Sedici indagati tra manager e dipendenti di Sogin, Enea, Arpab e della Provincia di Matera. Con accuse gravissime: avevano messo su un’attività organizzata finalizzata al traffico illecito di rifiuti, disastro ambientale e inquinamento ambientale, secondo la Dda di Potenza. Tutto ruotava attorno alla gestione della Itrec, la centrale nucleare in decommissioning (in smantellamento, ndr) di Rotondelle, in provincia di Matera.

L’inchiesta del Noe dei carabinieri di Potenza – coordinato dai magistrati della procura guidata da Francesco Curcio – ha raccolto indizi nei confronti di alcuni dirigenti della Sogin, di alcuni dirigenti del centro ricerca Enea di Rotondella nonché di alcuni funzionari pubblici di enti locali incaricati di vagliare le istanze ambientali presentate dai gestori della centrale.
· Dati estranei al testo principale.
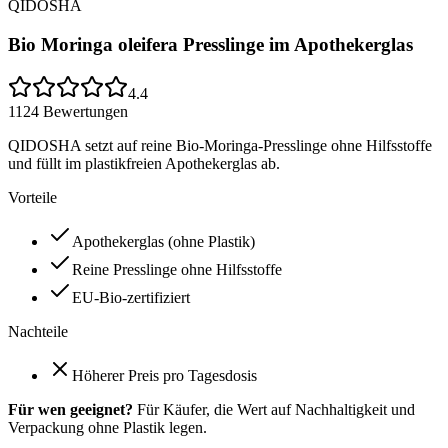
QIDOSHA
Bio Moringa oleifera Presslinge im Apothekerglas
4.4
1124
Bewertungen
QIDOSHA setzt auf reine Bio-Moringa-Presslinge ohne Hilfsstoffe
und füllt im plastikfreien Apothekerglas ab.
Vorteile
Apothekerglas (ohne Plastik)
Reine Presslinge ohne Hilfsstoffe
EU-Bio-zertifiziert
Nachteile
Höherer Preis pro Tagesdosis
Für wen geeignet?
Für Käufer, die Wert auf Nachhaltigkeit und
Verpackung ohne Plastik legen.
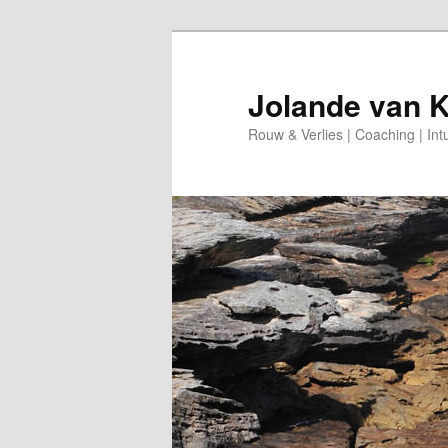
Spring
naar
de
Jolande van 
primaire
Rouw & Verlies | Coaching | Int
inhoud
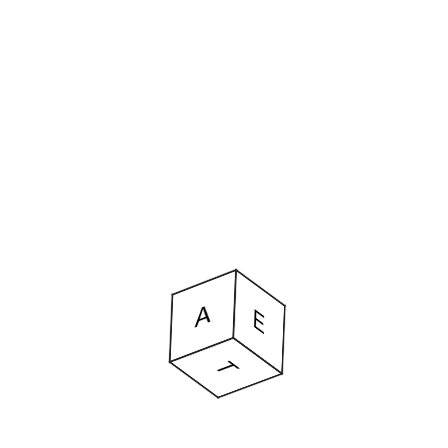
PREVIOUS
NEXT
E
E
A
R
T
S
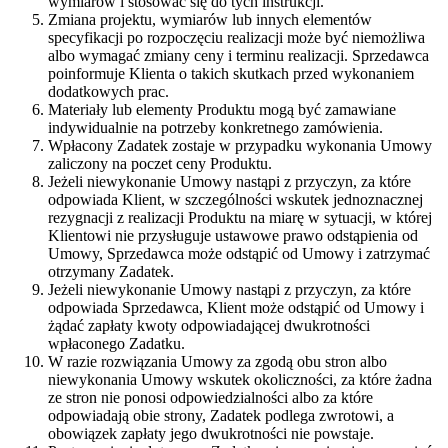
wymiarów i stosować się do tych instrukcji.
Zmiana projektu, wymiarów lub innych elementów
specyfikacji po rozpoczęciu realizacji może być niemożliwa
albo wymagać zmiany ceny i terminu realizacji. Sprzedawca
poinformuje Klienta o takich skutkach przed wykonaniem
dodatkowych prac.
Materiały lub elementy Produktu mogą być zamawiane
indywidualnie na potrzeby konkretnego zamówienia.
Wpłacony Zadatek zostaje w przypadku wykonania Umowy
zaliczony na poczet ceny Produktu.
Jeżeli niewykonanie Umowy nastąpi z przyczyn, za które
odpowiada Klient, w szczególności wskutek jednoznacznej
rezygnacji z realizacji Produktu na miarę w sytuacji, w której
Klientowi nie przysługuje ustawowe prawo odstąpienia od
Umowy, Sprzedawca może odstąpić od Umowy i zatrzymać
otrzymany Zadatek.
Jeżeli niewykonanie Umowy nastąpi z przyczyn, za które
odpowiada Sprzedawca, Klient może odstąpić od Umowy i
żądać zapłaty kwoty odpowiadającej dwukrotności
wpłaconego Zadatku.
W razie rozwiązania Umowy za zgodą obu stron albo
niewykonania Umowy wskutek okoliczności, za które żadna
ze stron nie ponosi odpowiedzialności albo za które
odpowiadają obie strony, Zadatek podlega zwrotowi, a
obowiązek zapłaty jego dwukrotności nie powstaje.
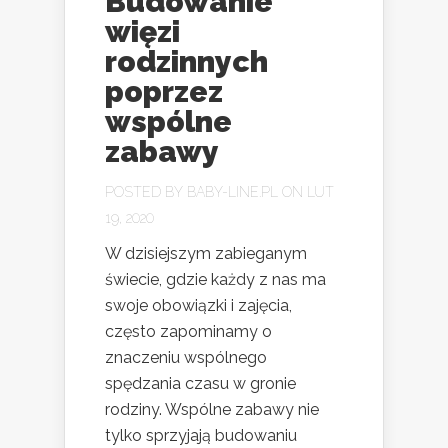
Budowanie
więzi
rodzinnych
poprzez
wspólne
zabawy
POSTED BY
BABY-LINE.PL
ON LUT
19, 2020
W dzisiejszym zabieganym
świecie, gdzie każdy z nas ma
swoje obowiązki i zajęcia,
często zapominamy o
znaczeniu wspólnego
spędzania czasu w gronie
rodziny. Wspólne zabawy nie
tylko sprzyjają budowaniu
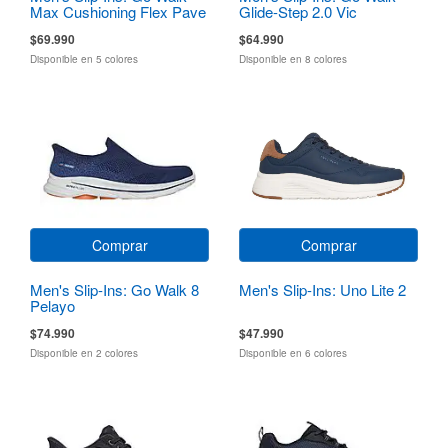
Max Cushioning Flex Pave
Glide-Step 2.0 Vic
$69.990
$64.990
Disponible en 5 colores
Disponible en 8 colores
Comprar
Comprar
Men's Slip-Ins: Go Walk 8
Men's Slip-Ins: Uno Lite 2
Pelayo
$74.990
$47.990
Disponible en 2 colores
Disponible en 6 colores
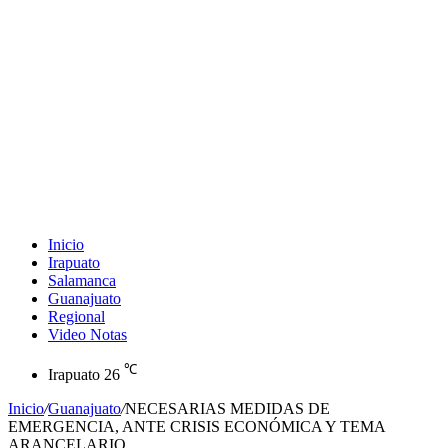
Inicio
Irapuato
Salamanca
Guanajuato
Regional
Video Notas
℃
Irapuato
26
Inicio
/
Guanajuato
/
NECESARIAS MEDIDAS DE
EMERGENCIA, ANTE CRISIS ECONÓMICA Y TEMA
ARANCELARIO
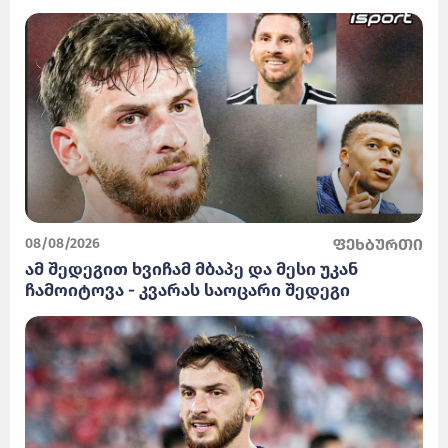
08/08/2026
ფეხბურთი
ამ შედეგით ხვიჩამ მბაპე და მესი უკან
ჩამოიტოვა - კვარას საოცარი შედეგი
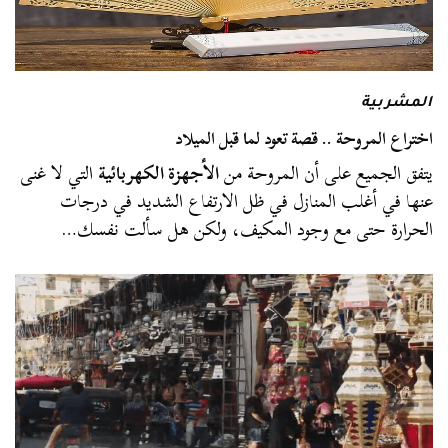
المشربية
اختراع المروحة .. قصة تعود لما قبل الميلاد
يتفق الجميع على أن المروحة من
الأجهزة الكهربائية
التي لا غنى
عنها في أغلب المنازل في ظل الارتفاع الشديد في درجات
الحرارة حتى مع وجود المكيف، ولكن هل سألت نفسك…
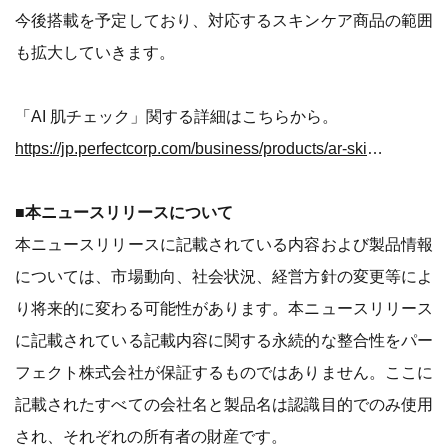
今後搭載を予定しており、対応するスキンケア商品の範囲
も拡大していきます。
「AI 肌チェック」関する詳細はこちらから。
https://jp.perfectcorp.com/business/products/ar-skin-diagnostic
■本ニュースリリースについて
本ニュースリリースに記載されている内容および製品情報
については、市場動向、社会状況、経営方針の変更等によ
り将来的に変わる可能性があります。本ニュースリリース
に記載されている記載内容に関する永続的な整合性をパー
フェクト株式会社が保証するものではありません。ここに
記載されたすべての会社名と製品名は認識目的でのみ使用
され、それぞれの所有者の財産です。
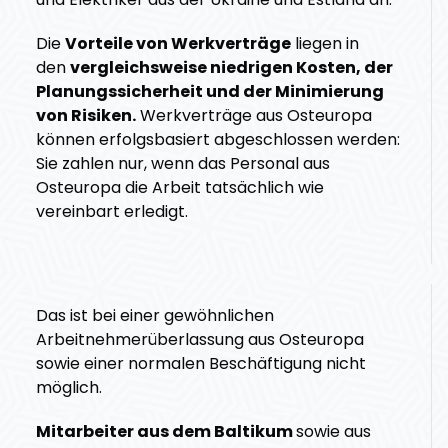
Die
Vorteile von Werkverträge
liegen in
den
vergleichsweise niedrigen Kosten, der
Planungssicherheit und der Minimierung
von Risiken.
Werkverträge aus Osteuropa
können erfolgsbasiert abgeschlossen werden:
Sie zahlen nur, wenn das Personal aus
Osteuropa die Arbeit tatsächlich wie
vereinbart erledigt.
Das ist bei einer gewöhnlichen
Arbeitnehmerüberlassung aus Osteuropa
sowie einer normalen Beschäftigung nicht
möglich.
Mitarbeiter aus dem Baltikum
sowie aus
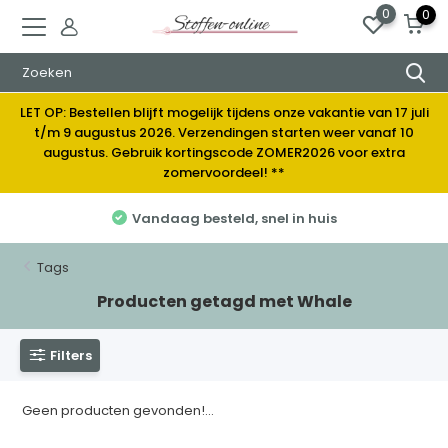
0
0
LET OP: Bestellen blijft mogelijk tijdens onze vakantie van 17 juli
t/m 9 augustus 2026. Verzendingen starten weer vanaf 10
augustus. Gebruik kortingscode ZOMER2026 voor extra
zomervoordeel! **
Vandaag besteld, snel in huis
Tags
Producten getagd met Whale
Filters
Geen producten gevonden!...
Gli accertamenti svolti hanno evidenziato, a livello indiziario, come alcuni dirigenti di Sogin, avrebbero appreso già nel 2014, grazie alle analisi da loro stessi condotte, della grave contaminazione da tricloroetilene e cromo esavalente delle acque di falda sottostanti il loro sito e avrebbero effettuato le prescritte comunicazioni agli enti competenti solo nel 2015.
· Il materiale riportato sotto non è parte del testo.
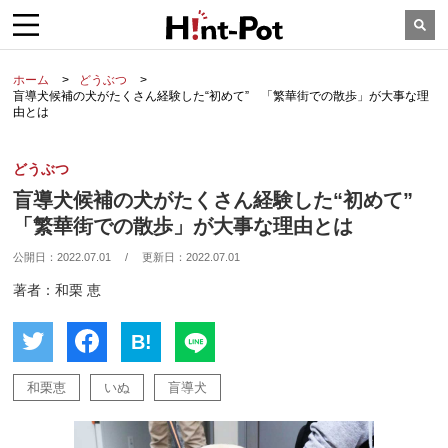
ホーム
どうぶつ
盲導犬候補の犬がたくさん経験した“初めて” 「繁華街での散歩」が大事な理
由とは
どうぶつ
盲導犬候補の犬がたくさん経験した“初めて”
「繁華街での散歩」が大事な理由とは
公開日：
2022.07.01
/
更新日：
2022.07.01
著者：和栗 恵
B!
和栗恵
いぬ
盲導犬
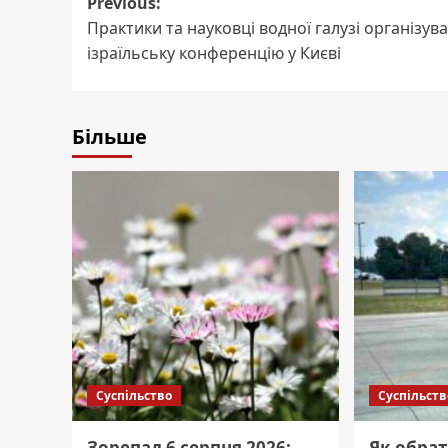
Post
Previous:
Практики та науковці водної галузі організув
navigation
ізраїльську конференцію у Києві
Більше
Суспільство
Суспільств
Зорепад 6 серпня 2026:
Як обрат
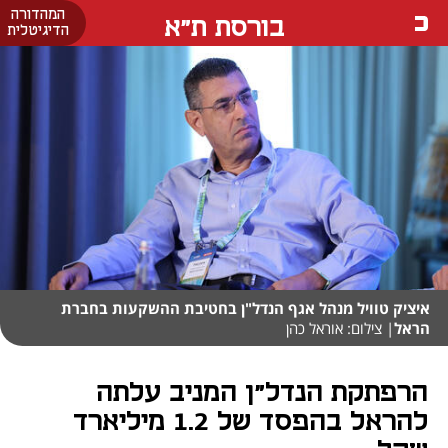
המהדורה
בורסת ת"א
הדיגיטלית
איציק טוויל מנהל אגף הנדל"ן בחטיבת ההשקעות בחברת
הראל
| צילום: אוראל כהן
הרפתקת הנדל"ן המניב עלתה
להראל בהפסד של 1.2 מיליארד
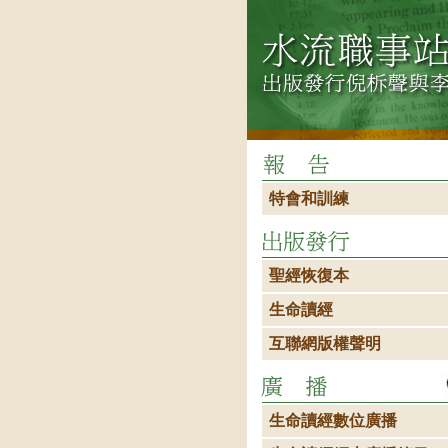
特會和訓練
聖經恢復本
生命讀經
互聯網版權聲明
生命讀經數位廣播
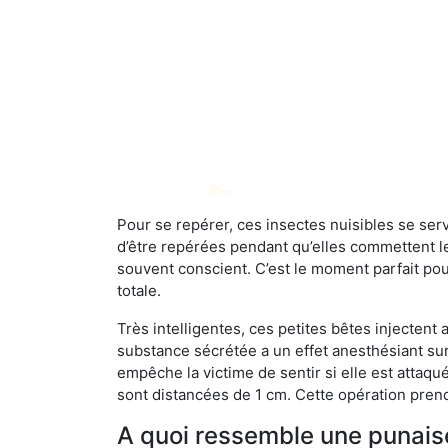
Pour se repérer, ces insectes nuisibles se se
d’être repérées pendant qu’elles commettent leu
souvent conscient. C’est le moment parfait pou
totale.
Très intelligentes, ces petites bêtes injectent
substance sécrétée a un effet anesthésiant sur
empêche la victime de sentir si elle est attaqu
sont distancées de 1 cm. Cette opération prend
A quoi ressemble une punaise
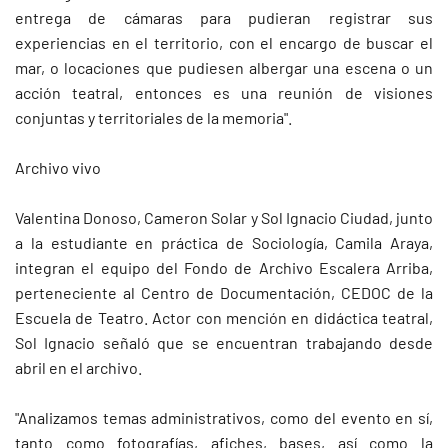
entrega de cámaras para pudieran registrar sus
experiencias en el territorio, con el encargo de buscar el
mar, o locaciones que pudiesen albergar una escena o un
acción teatral, entonces es una reunión de visiones
conjuntas y territoriales de la memoria".
Archivo vivo
Valentina Donoso, Cameron Solar y Sol Ignacio Ciudad, junto
a la estudiante en práctica de Sociología, Camila Araya,
integran el equipo del Fondo de Archivo Escalera Arriba,
perteneciente al Centro de Documentación, CEDOC de la
Escuela de Teatro. Actor con mención en didáctica teatral,
Sol Ignacio señaló que se encuentran trabajando desde
abril en el archivo.
"Analizamos temas administrativos, como del evento en sí,
tanto como fotografías, afiches, bases, así como la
“Il complesso delle condotte contestate agli indagati oltre a determinare un ritardo nell’applicazione delle procedure di messa in sicurezza del sito, avrebbe, poi, permesso di scaricare nel mar Jonio senza alcun trattamento le acque di falda contaminate che venivano emunte dai loro sistemi di sicurezza”, ha spiegato il procuratore Curcio. Alla fine, secondo l’accusa, si giunse ad un vero e proprio “disastro ambientale” perché “lo stato di contaminazione del sito” non fu comunicato, “pure avendo il dovere di farlo, per evitare o ritardare costi aziendali e per scongiurare il clamore e le conseguenze che, sul piano amministrativo, politico, d’immagine ed economico, la notizia avrebbe suscitato”.
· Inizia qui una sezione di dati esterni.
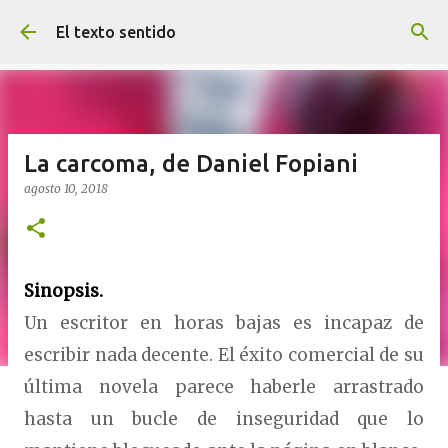
Ir al contenido principal
El texto sentido
La carcoma, de Daniel Fopiani
agosto 10, 2018
Sinopsis.
Un escritor en horas bajas es incapaz de
escribir nada decente. El éxito comercial de su
última novela parece haberle arrastrado
hasta un bucle de inseguridad que lo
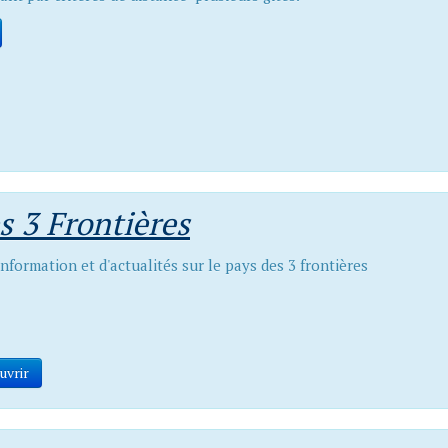
s 3 Frontières
'information et d'actualités sur le pays des 3 frontières
uvrir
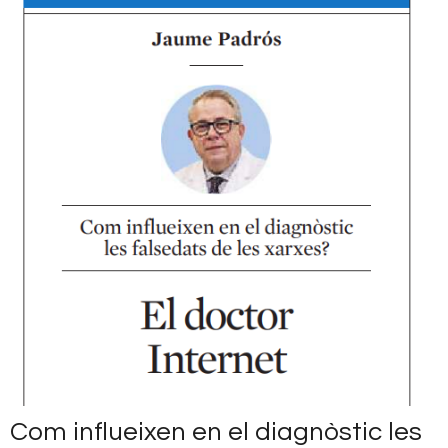
Com influeixen en el diagnòstic les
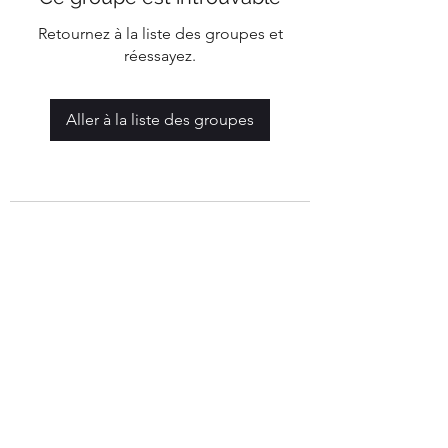
Retournez à la liste des groupes et
réessayez.
Aller à la liste des groupes
Mairie de Marigny-Les-Reullée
Gli indagati attestarono “falsamente” lo stato delle acque da scaricare, anche dal punto di vista delle autorizzazioni o dei nulla osta in possesso. La Dda potentina ha accertato anche casi di scarico di acque piovane, “di dilavamento e quelle industriali, tutte non trattate, direttamente nel fiume Sinni”. In base alle indagini, nell’Itrec sarebbe avvenuta anche la “frequente disattivazione, da parte di alcuni dirigenti del sito, delle pompe della barriera idraulica predisposta per contenere la propagazione della acque di falda contaminate”, allo scopo “di abbattere i costi energetici e di gestione dei rifiuti liquidi che sarebbero stati prodotti”. In una nota, Sogin ha spiegato che la “contaminazione non è stata generata dalle attività di smantellamento in corso” e che “non appena l’ha rilevata, ha immediatamente provveduto a denunciarla alle autorità competenti”.